During the processing of semiconductor wafers, wafer misalignment and wafer movement after placement on a wafer holder (e.g., susceptor) can cause the wafer to be outside the holder's wafer pocket, which is designed to hold the wafer in the correct position as the wafer is rotated. If a wafer is not fully seated in the pocket, the resulting temperature gradients across the wafer can make it unusable. Thus, it is of great importance to detect whether wafers are being processed while they are misplaced or out-of-pocket, in order to take corrective action before the wafer and/or equipment are damaged. In addition, due to the extremely harsh environment inside the process chamber, simplicity and resistance to interference are both highly desirable characteristics, especially with regard to those components of a wafer detection system which are located in the process chamber. Also, reducing the cost of wafer fabrication machines is a major concern in an industry where fabrication processes are machine intensive.
In attempts to solve these problems, the prior art employs sensors for detecting whether a wafer sits flat or inclined within a susceptor pocket.
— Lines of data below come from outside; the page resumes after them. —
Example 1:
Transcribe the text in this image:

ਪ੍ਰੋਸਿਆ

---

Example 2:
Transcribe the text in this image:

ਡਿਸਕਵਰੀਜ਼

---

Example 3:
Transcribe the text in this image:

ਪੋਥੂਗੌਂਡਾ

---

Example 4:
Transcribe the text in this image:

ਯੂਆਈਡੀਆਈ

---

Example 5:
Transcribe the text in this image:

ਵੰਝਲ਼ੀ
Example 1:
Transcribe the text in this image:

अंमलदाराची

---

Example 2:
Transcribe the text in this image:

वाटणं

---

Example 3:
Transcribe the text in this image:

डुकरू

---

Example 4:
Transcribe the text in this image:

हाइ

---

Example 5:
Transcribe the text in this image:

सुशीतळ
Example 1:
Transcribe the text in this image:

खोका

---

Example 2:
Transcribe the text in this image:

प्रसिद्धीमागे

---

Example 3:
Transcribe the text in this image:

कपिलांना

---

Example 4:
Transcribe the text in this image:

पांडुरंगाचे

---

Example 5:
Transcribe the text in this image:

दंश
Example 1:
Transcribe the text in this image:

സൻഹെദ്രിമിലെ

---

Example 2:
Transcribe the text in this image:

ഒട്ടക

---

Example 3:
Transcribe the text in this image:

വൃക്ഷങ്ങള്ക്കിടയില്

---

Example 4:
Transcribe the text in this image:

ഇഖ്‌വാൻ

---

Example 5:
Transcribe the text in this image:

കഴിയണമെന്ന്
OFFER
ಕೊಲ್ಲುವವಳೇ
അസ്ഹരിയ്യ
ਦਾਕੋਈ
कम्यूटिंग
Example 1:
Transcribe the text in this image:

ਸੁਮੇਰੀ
Many of the prior art detection systems employ optical sensors which are subject to interference from the intense and varying light produced by the process chamber heat lamps. Also, the prior art systems are unnecessarily complex and expensive. In addition, conventional detection system components are subjected to the harsh environment, which consequently further increases replacement costs as compared with a simpler system.
Accordingly, a simpler, more accurate, and less expensive wafer placement detection system is needed.